Ainsi qu’il le note dès les premières lignes de son introduction, Peter Schäfer reconnaît que concevoir une petite histoire de l’antisémitisme -ce fléau qui voyage de siècle en siècle par tous les canaux possibles de diffusion- est une entreprise hardie. Il existe aussi quelques difficultés terminologiques liées à ce problème: doit-on parler d’antisémitisme, d’antijudaïsme ou, comme on le fait en France ces années-ci, de judéophobie ?

L’auteur refuse de s’engager dans de stériles querelles de mots ; la fluidité terminologique ne nuit en rien à la définition du contenu de tels concepts, à savoir la volonté de nuire aux juifs et au judaïsme, de les bâillonner, d’entraver leur développement, voire de les détruire physiquement et moralement.

Je n’ai pu réprimer un sentiment de satisfaction en lisant dès les premières pages le nom du grand spécialiste allemand de la Rome antique, le professeur Théodore Mommsen, dont j’ai tenté, en vain jusqu’ici, d’installer le nom dans cette recherche sur l’antisémitisme en France.
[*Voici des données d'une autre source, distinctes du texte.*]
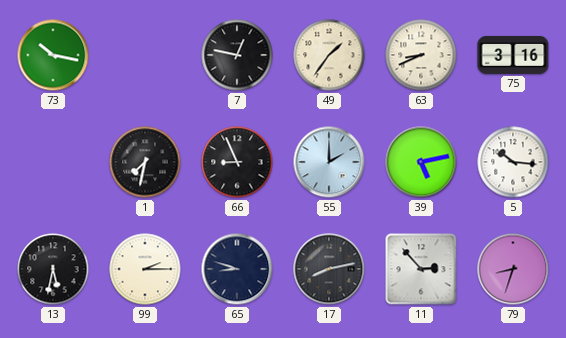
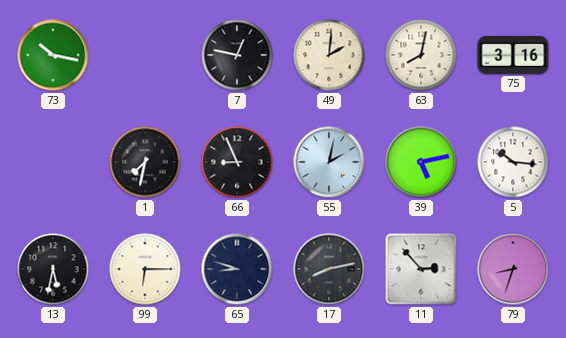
49: 1:36 -> 2:01
63: 8:41 -> 8:02
55: 2:00 -> 2:02
99: 2:15 -> 6:15
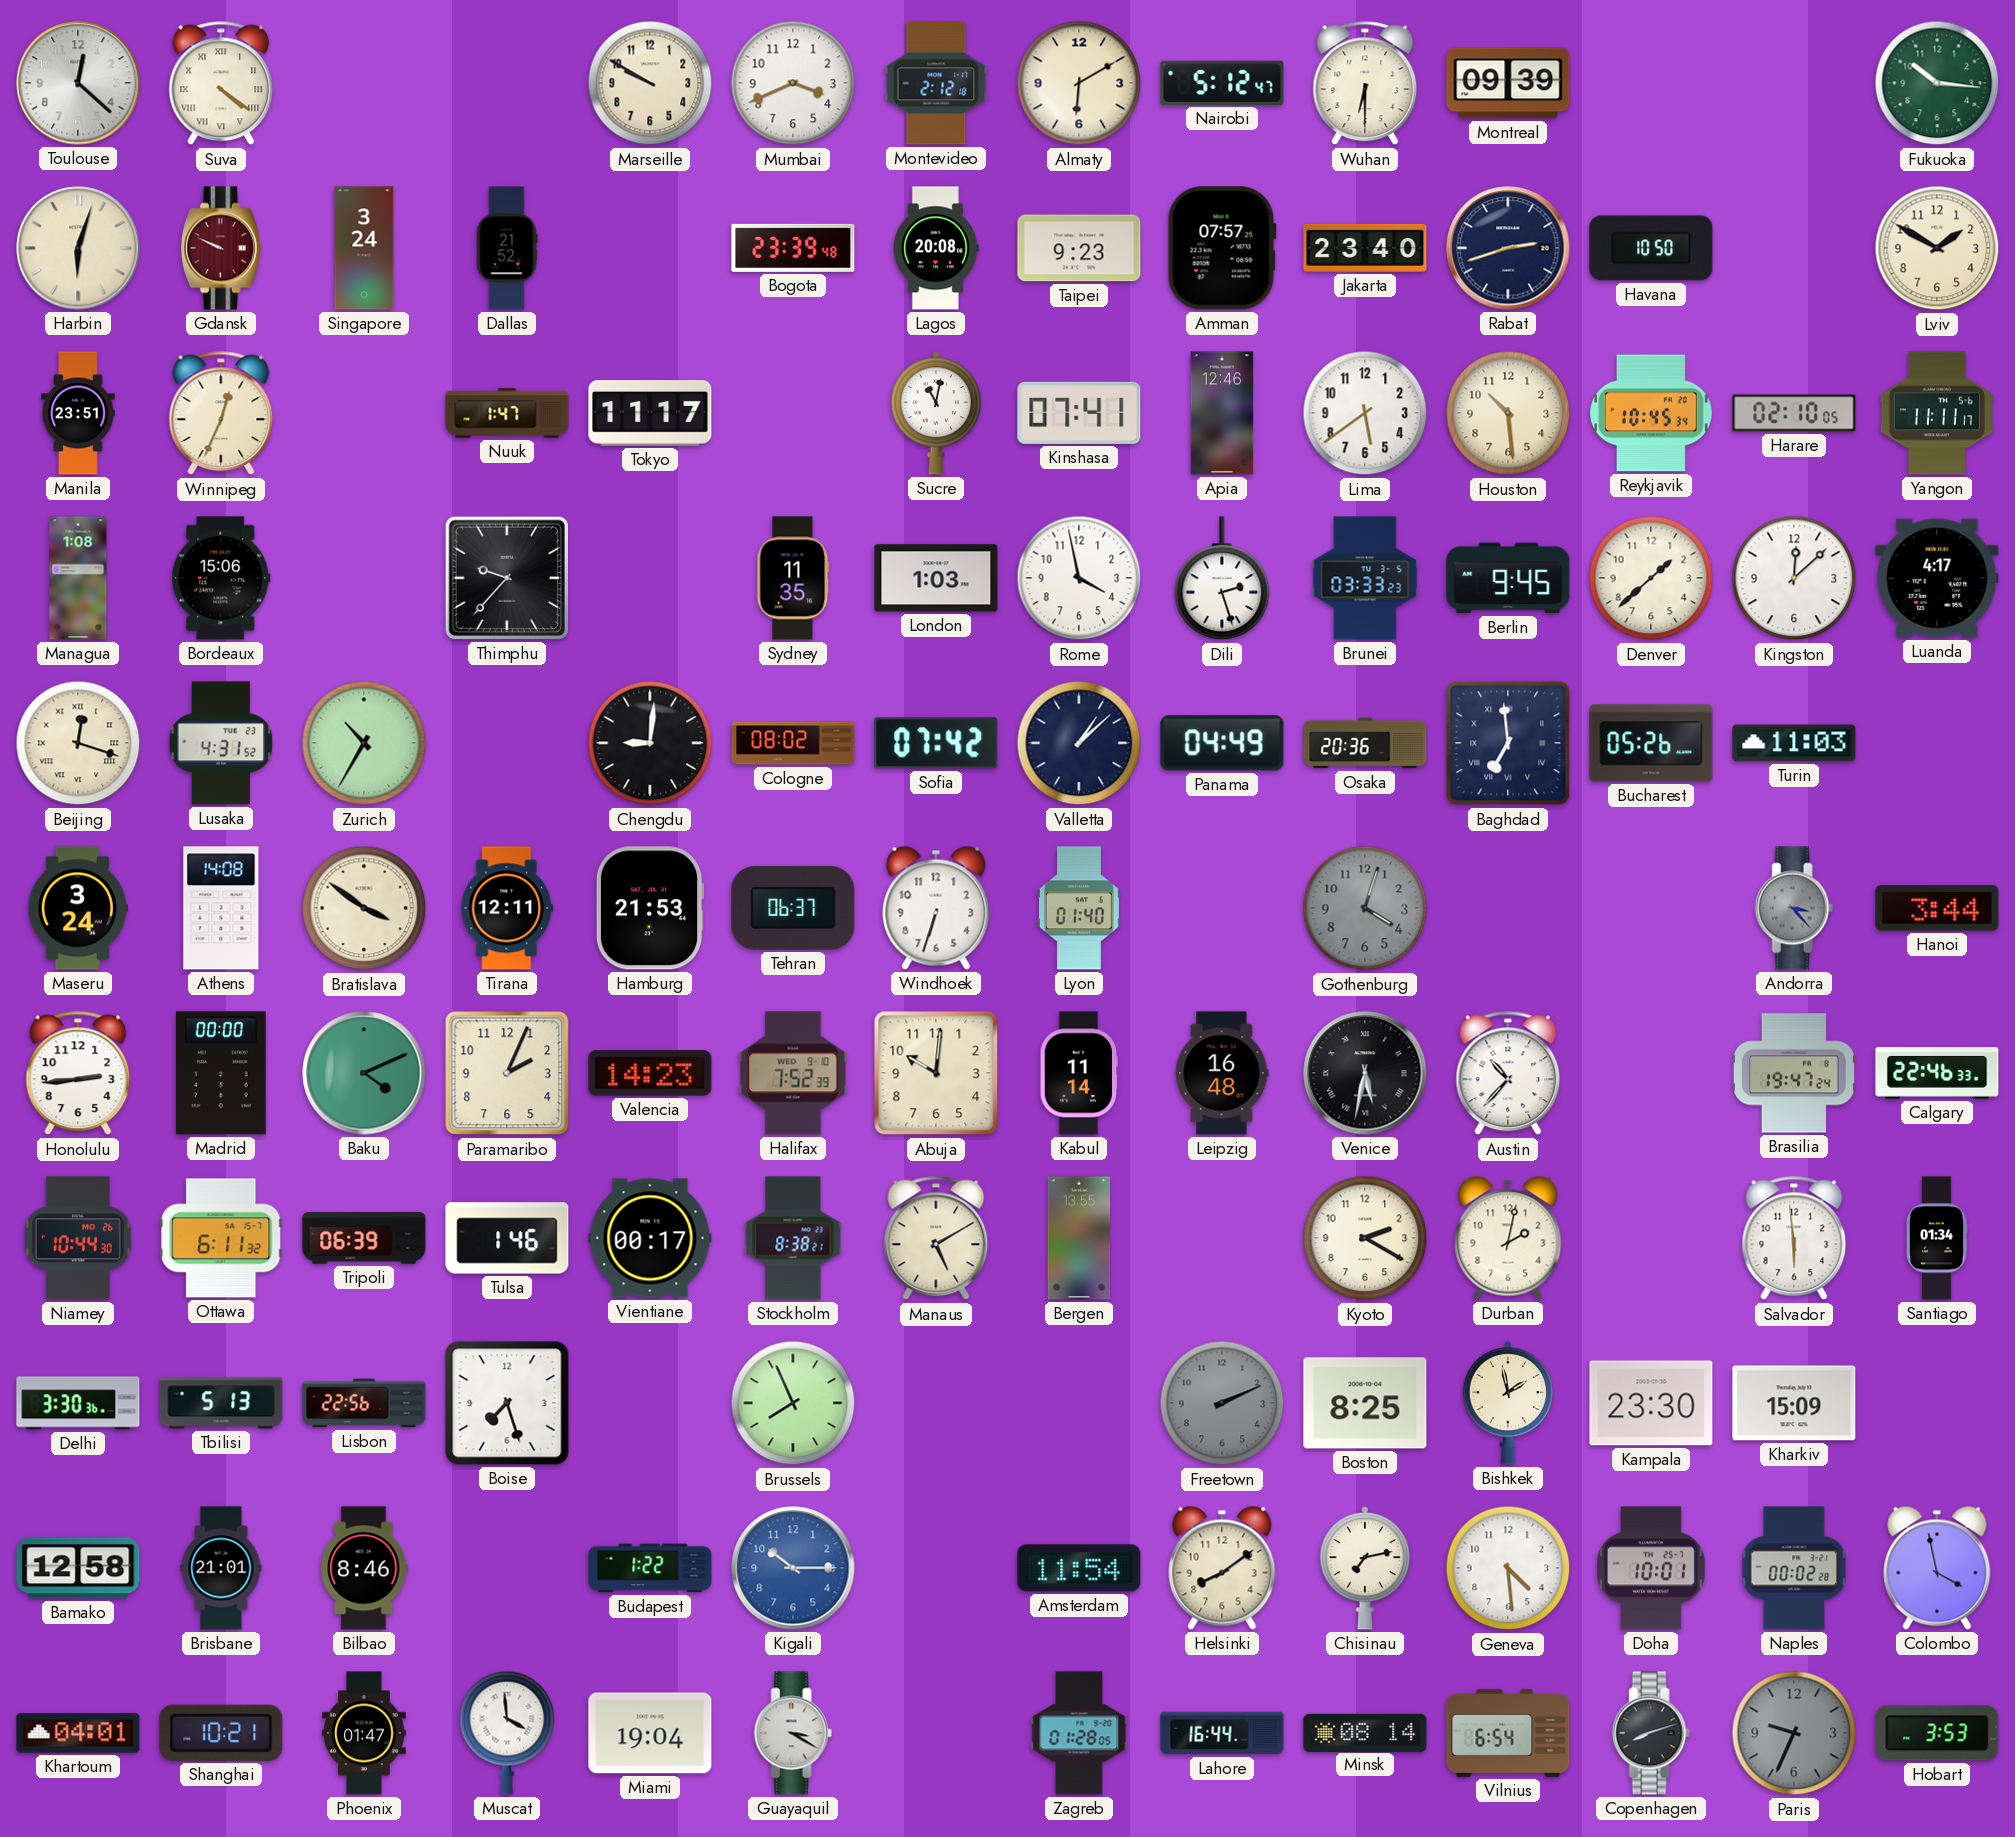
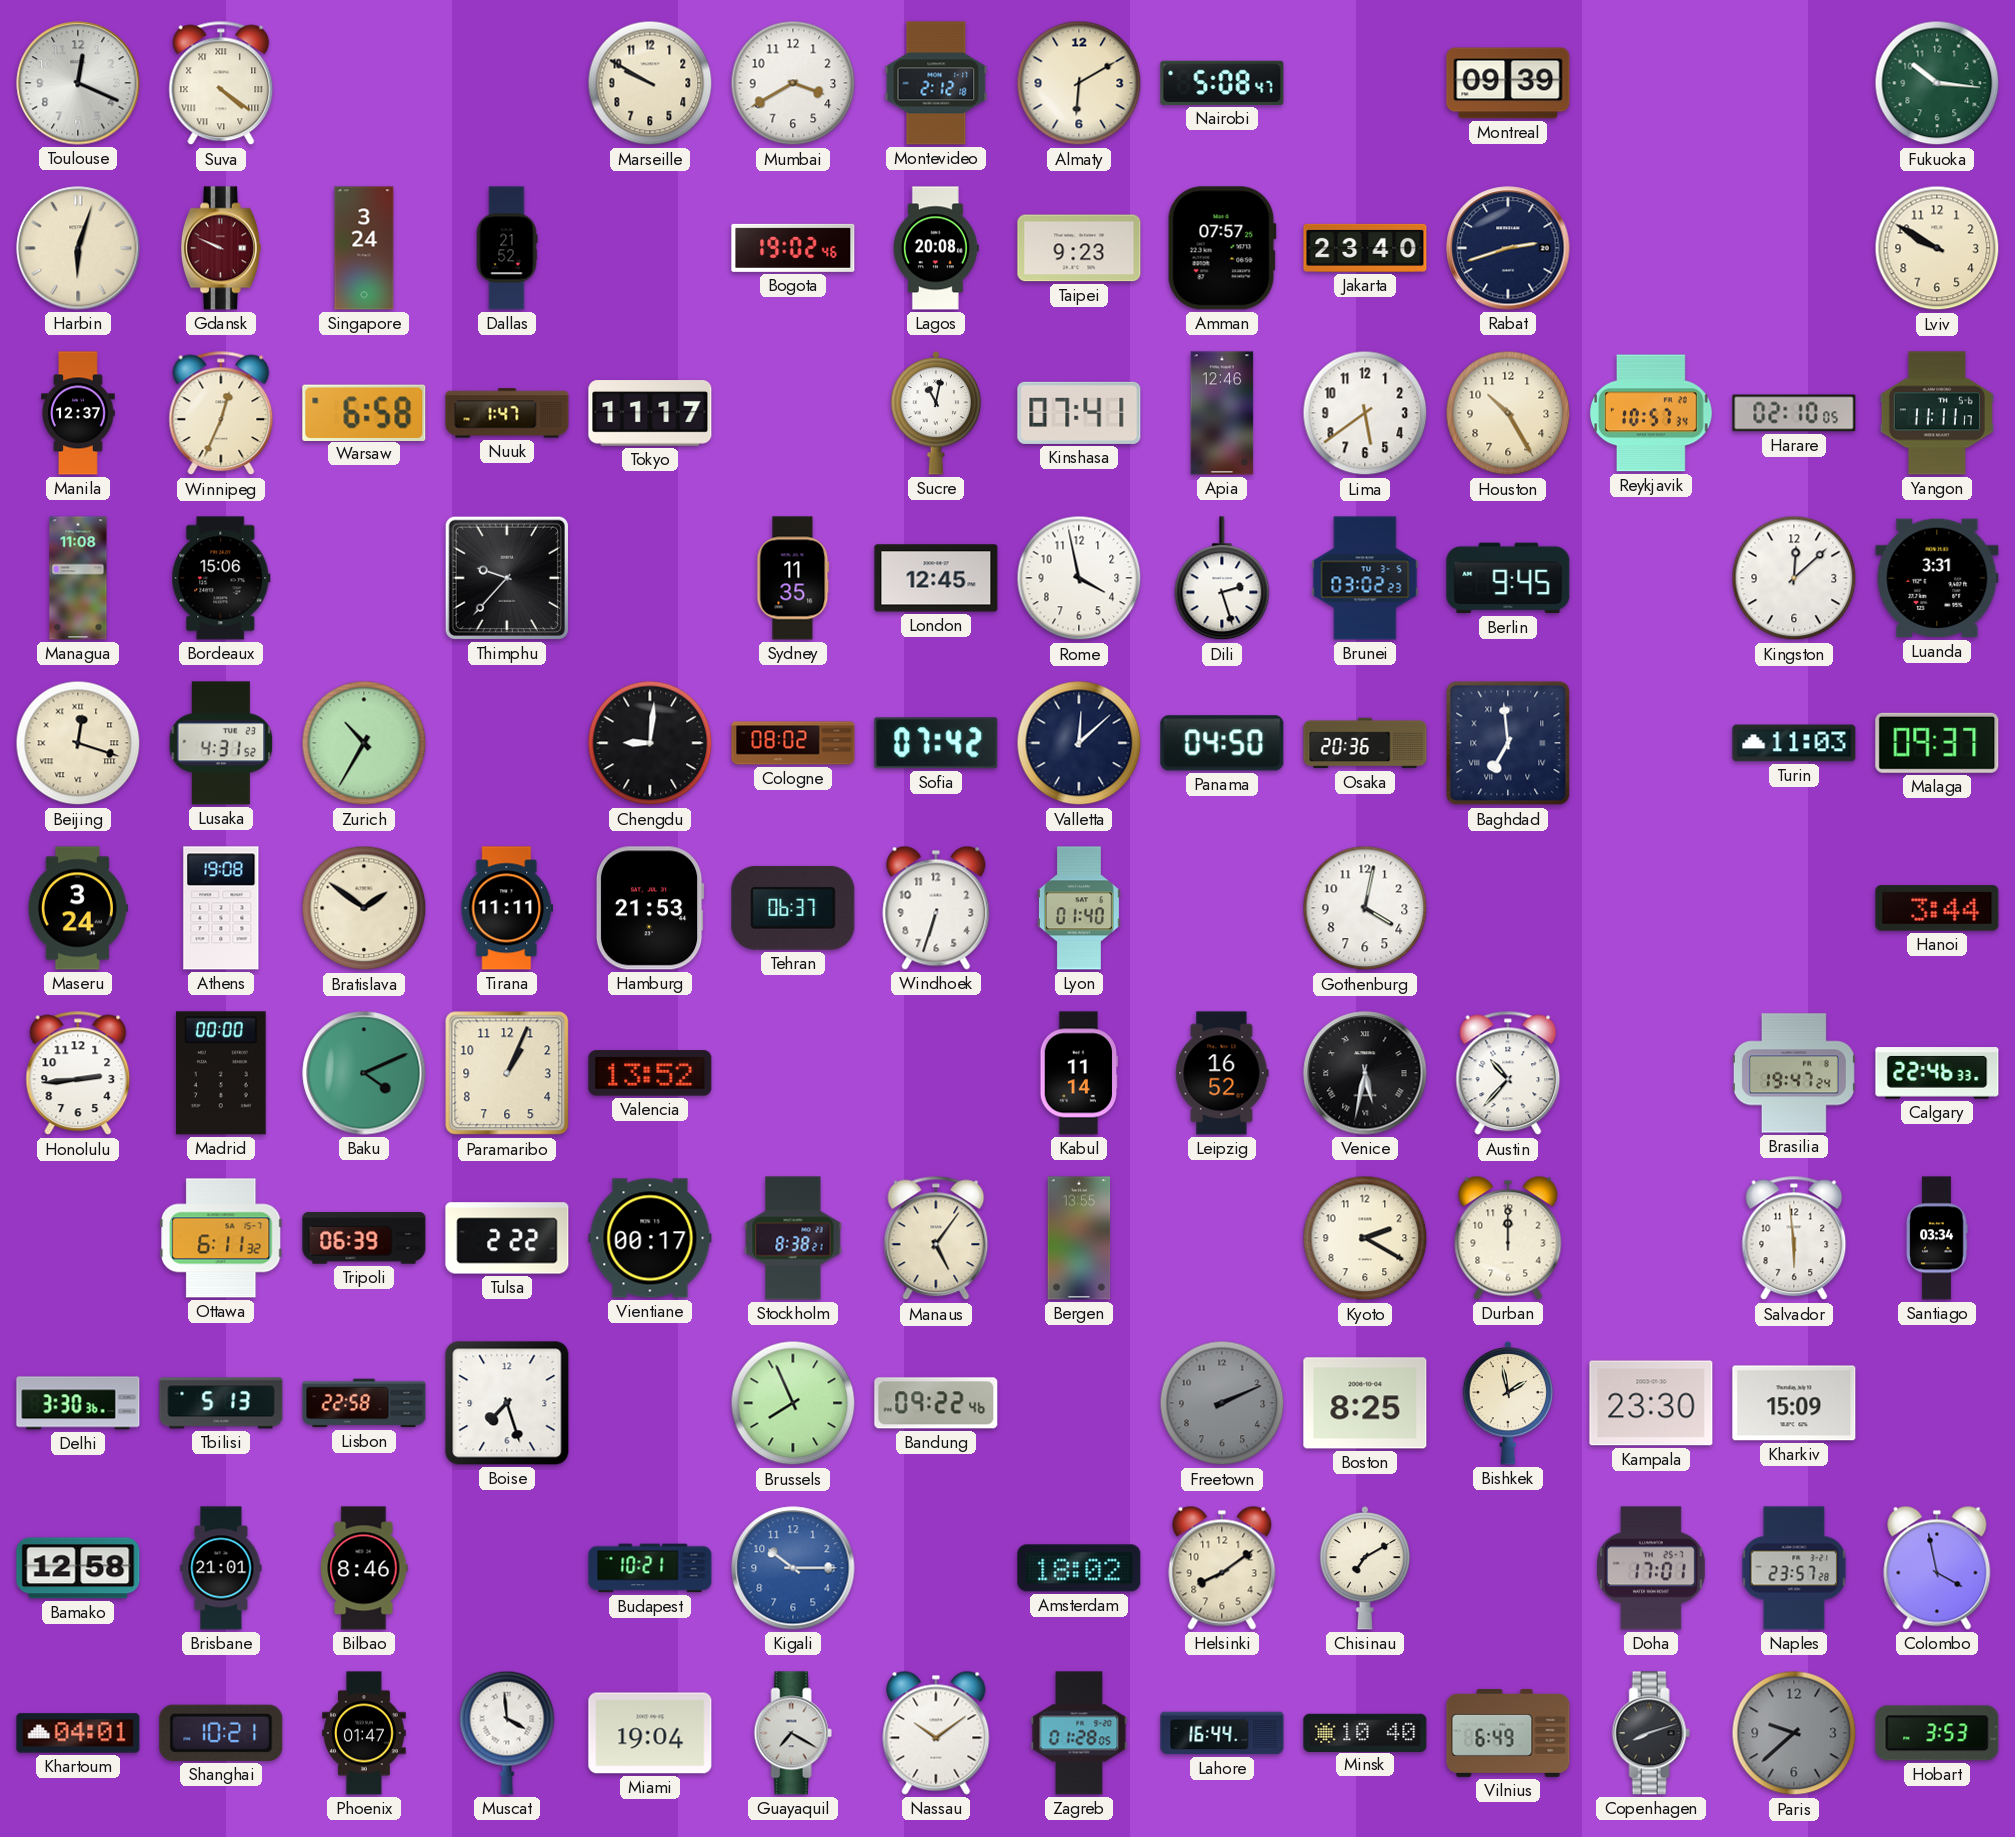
Toulouse: 12:22 -> 12:19
Mumbai: 3:41 -> 3:40
Nairobi: 5:12 -> 5:08
Wuhan: 6:30 -> none
Bogota: 23:39 -> 19:02
Havana: 10:50 -> none
Lviv: 1:50 -> 9:50
Manila: 23:51 -> 12:37
Warsaw: none -> 6:58
Houston: 10:29 -> 10:25
Reykjavik: 10:45 -> 10:57
Managua: 1:08 -> 11:08
London: 1:03 -> 12:45
Brunei: 03:33 -> 03:02
Denver: 1:38 -> none
Luanda: 4:17 -> 3:31
Valletta: 1:08 -> 12:08
Panama: 04:49 -> 04:50
Bucharest: 05:26 -> none
Malaga: none -> 09:37
Athens: 14:08 -> 19:08
Bratislava: 3:51 -> 1:51
Tirana: 12:11 -> 11:11
Gothenburg: 4:03 -> 4:02
Gothenburg dial: grey -> white
Andorra: 3:23 -> none
Paramaribo: 2:04 -> 1:04
Valencia: 14:23 -> 13:52
Halifax: 7:52 -> none
Abuja: 10:01 -> none
Leipzig: 16:48 -> 16:52
Niamey: 10:44 -> none
Tulsa: 1:46 -> 2:22
Manaus: 5:10 -> 5:06
Durban: 2:02 -> 12:00
Santiago: 01:34 -> 03:34
Lisbon: 22:56 -> 22:58
Bandung: none -> 09:22
Budapest: 1:22 -> 10:21
Amsterdam: 11:54 -> 18:02
Chisinau: 7:13 -> 7:10
Geneva: 4:29 -> none
Doha: 10:01 -> 17:01
Naples: 00:02 -> 23:57
Guayaquil: 3:20 -> 7:20
Nassau: none -> 10:09
Minsk: 08:14 -> 10:40
Vilnius: 6:54 -> 6:49
Paris: 9:34 -> 9:38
Je cite en la résumant la déclaration qu’il fit concernant ce fléau toujours d’actualité : lorsqu’Israël fit son apparition sur la scène de l’histoire universelle, il n’était pas seul, mais était accompagné d’un frère jumeau : l’antisémitisme ! Il est inutile de joindre à cette assertion de longs commentaires. Cela signifie seulement que l’antisémitisme est coextensif à l ‘histoire du judaïsme et des juifs. Dès qu’ils montrent le bout de leur nez, ils suscitent la contradiction, l ’opposition, voire la haine.

Depuis des temps immémoriaux, les chercheurs les plus compétents et les plus objectifs se sont interrogé sur les prémisses de ce terrible fléau : qui a été le premier antisémite de l’histoire ? Etait-ce l’Antiquité gréco-romaine qui vit le judaïsme s’en prendre violemment aux dogmes du polythéisme ? Etait-ce plutôt l’antijudaïsme théologique de l’église naissante, prompte à briser la férule de la synagogue ? Comment ont fleuri toutes ces accusations, notamment les plus horribles, comme la haine de l’étranger et de tout autre être humain qui ne suivrait pas la voie des préceptes divins ? Autant de questions auxquelles il convient d’apporter une réponse.

Mais il existe tout de même une définition qui vaut ce qu’elle vaut, donnée par l’ L’international Holocaust Remembrance Alliance, reprise en 2017 par le Bundestag allemand :

L’antisémitisme est une certaine perception du juif et susceptible de s’exprimer par de la haine ressentie à son égard. Des manifestations rhétoriques et physiques visant des individus juifs et non juifs ou leurs biens, des créations des communautés juives et des institutions religieuses..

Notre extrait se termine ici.